Start of INFORMATION PROVIDED

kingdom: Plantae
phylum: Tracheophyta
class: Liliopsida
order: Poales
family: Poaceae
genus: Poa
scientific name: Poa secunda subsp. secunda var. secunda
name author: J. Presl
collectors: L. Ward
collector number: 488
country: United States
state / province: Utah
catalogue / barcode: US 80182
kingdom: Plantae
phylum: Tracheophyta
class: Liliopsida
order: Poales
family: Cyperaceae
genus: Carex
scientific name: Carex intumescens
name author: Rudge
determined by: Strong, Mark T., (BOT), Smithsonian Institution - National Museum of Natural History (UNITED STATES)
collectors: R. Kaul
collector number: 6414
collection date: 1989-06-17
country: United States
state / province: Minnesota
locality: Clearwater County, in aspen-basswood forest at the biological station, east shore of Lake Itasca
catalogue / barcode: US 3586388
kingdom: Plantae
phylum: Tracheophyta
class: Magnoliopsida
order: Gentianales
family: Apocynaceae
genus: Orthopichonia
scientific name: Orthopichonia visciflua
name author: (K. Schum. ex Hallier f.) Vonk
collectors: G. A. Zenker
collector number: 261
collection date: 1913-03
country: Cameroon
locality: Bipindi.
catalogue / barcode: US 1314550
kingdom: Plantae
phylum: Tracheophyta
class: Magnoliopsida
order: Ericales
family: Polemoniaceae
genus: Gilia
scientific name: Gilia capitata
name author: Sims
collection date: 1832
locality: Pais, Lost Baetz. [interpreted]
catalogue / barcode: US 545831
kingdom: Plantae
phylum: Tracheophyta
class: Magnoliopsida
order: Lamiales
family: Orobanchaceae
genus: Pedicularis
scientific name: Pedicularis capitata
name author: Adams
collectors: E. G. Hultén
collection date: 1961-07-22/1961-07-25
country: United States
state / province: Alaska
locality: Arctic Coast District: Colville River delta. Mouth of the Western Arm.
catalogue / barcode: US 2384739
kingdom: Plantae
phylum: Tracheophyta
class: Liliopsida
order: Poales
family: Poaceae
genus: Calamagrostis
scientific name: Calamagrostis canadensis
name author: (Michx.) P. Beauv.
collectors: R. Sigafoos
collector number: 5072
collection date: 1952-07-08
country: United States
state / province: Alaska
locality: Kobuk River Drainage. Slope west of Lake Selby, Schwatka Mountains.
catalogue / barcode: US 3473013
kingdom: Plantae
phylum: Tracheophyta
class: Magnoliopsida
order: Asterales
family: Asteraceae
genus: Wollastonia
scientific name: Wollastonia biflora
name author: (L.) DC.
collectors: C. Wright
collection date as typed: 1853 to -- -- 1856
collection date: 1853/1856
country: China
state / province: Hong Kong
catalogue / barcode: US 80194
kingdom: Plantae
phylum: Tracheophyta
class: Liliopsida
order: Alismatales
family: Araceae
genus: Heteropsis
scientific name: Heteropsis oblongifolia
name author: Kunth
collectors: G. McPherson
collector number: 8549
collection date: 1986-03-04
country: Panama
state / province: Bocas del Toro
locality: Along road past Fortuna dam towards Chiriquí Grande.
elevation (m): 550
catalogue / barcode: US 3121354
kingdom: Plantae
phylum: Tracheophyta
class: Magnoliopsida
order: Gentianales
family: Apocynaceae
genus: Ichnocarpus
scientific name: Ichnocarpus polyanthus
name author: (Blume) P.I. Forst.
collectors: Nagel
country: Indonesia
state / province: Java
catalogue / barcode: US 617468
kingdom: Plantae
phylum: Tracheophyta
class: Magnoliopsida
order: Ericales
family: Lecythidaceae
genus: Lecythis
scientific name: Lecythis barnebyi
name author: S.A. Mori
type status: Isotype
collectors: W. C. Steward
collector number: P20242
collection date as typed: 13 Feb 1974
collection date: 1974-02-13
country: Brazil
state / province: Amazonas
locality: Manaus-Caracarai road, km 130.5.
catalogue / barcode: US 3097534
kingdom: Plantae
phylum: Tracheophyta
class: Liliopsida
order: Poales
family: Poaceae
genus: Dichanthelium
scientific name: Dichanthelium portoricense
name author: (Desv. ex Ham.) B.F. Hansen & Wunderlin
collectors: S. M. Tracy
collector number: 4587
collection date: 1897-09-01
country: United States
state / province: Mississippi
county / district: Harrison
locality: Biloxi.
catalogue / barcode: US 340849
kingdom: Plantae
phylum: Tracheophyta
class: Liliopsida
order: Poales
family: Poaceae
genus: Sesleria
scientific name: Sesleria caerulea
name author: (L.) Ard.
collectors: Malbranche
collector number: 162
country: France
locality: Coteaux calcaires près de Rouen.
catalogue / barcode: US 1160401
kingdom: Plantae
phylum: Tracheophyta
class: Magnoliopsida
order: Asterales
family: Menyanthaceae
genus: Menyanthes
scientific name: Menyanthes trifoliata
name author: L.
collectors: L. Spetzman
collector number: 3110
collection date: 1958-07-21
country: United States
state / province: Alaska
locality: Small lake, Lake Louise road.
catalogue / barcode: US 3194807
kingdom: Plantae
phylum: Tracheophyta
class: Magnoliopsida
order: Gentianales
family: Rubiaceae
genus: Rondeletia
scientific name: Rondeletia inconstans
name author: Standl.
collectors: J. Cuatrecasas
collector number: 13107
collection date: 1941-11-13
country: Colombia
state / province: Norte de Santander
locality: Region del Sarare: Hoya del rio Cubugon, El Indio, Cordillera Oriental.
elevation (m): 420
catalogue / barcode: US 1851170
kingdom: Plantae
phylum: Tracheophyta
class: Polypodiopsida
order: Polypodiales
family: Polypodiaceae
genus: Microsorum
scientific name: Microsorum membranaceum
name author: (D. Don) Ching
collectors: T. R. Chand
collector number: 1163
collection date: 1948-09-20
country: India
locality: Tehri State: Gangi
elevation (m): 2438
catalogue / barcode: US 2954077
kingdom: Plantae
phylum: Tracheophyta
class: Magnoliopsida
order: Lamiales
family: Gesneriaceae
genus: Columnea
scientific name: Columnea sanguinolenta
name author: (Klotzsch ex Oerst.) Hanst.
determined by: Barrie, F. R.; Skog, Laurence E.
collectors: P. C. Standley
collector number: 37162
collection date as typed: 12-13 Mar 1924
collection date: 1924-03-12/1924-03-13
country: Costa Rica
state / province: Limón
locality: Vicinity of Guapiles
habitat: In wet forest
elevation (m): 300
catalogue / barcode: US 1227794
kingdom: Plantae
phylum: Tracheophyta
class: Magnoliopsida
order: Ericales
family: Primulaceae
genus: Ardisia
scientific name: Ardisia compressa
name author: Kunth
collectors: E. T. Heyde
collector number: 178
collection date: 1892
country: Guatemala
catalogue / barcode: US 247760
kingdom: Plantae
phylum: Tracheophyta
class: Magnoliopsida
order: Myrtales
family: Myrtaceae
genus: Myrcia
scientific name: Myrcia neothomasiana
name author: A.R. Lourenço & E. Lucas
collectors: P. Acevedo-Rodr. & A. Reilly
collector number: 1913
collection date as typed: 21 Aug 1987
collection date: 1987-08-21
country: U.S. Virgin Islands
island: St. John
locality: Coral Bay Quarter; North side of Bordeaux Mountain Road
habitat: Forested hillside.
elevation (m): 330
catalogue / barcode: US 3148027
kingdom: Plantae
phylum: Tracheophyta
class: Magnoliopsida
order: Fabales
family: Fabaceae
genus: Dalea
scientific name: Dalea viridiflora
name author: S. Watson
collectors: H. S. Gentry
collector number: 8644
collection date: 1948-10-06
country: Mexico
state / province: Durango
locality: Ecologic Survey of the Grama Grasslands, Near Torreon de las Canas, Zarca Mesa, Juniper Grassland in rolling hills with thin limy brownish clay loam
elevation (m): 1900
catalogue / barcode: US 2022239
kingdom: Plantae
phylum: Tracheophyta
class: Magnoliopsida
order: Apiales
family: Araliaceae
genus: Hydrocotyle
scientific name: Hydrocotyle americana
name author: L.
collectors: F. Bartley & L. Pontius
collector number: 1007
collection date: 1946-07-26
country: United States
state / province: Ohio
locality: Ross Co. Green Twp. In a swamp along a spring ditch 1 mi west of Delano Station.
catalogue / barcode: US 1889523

End of INFORMATION PROVIDED

__TASK BRIEF__:
Please give the items again, from the line with "collector number: 261" to the line with "state / province: Bocas del Toro", changing "locality" to "place" and leaving everything else unchanged.

__RESPONSE TO THE TASK__:
collector number: 261
collection date: 1913-03
country: Cameroon
place: Bipindi.
catalogue / barcode: US 1314550
kingdom: Plantae
phylum: Tracheophyta
class: Magnoliopsida
order: Ericales
family: Polemoniaceae
genus: Gilia
scientific name: Gilia capitata
name author: Sims
collection date: 1832
place: Pais, Lost Baetz. [interpreted]
catalogue / barcode: US 545831
kingdom: Plantae
phylum: Tracheophyta
class: Magnoliopsida
order: Lamiales
family: Orobanchaceae
genus: Pedicularis
scientific name: Pedicularis capitata
name author: Adams
collectors: E. G. Hultén
collection date: 1961-07-22/1961-07-25
country: United States
state / province: Alaska
place: Arctic Coast District: Colville River delta. Mouth of the Western Arm.
catalogue / barcode: US 2384739
kingdom: Plantae
phylum: Tracheophyta
class: Liliopsida
order: Poales
family: Poaceae
genus: Calamagrostis
scientific name: Calamagrostis canadensis
name author: (Michx.) P. Beauv.
collectors: R. Sigafoos
collector number: 5072
collection date: 1952-07-08
country: United States
state / province: Alaska
place: Kobuk River Drainage. Slope west of Lake Selby, Schwatka Mountains.
catalogue / barcode: US 3473013
kingdom: Plantae
phylum: Tracheophyta
class: Magnoliopsida
order: Asterales
family: Asteraceae
genus: Wollastonia
scientific name: Wollastonia biflora
name author: (L.) DC.
collectors: C. Wright
collection date as typed: 1853 to -- -- 1856
collection date: 1853/1856
country: China
state / province: Hong Kong
catalogue / barcode: US 80194
kingdom: Plantae
phylum: Tracheophyta
class: Liliopsida
order: Alismatales
family: Araceae
genus: Heteropsis
scientific name: Heteropsis oblongifolia
name author: Kunth
collectors: G. McPherson
collector number: 8549
collection date: 1986-03-04
country: Panama
state / province: Bocas del Toro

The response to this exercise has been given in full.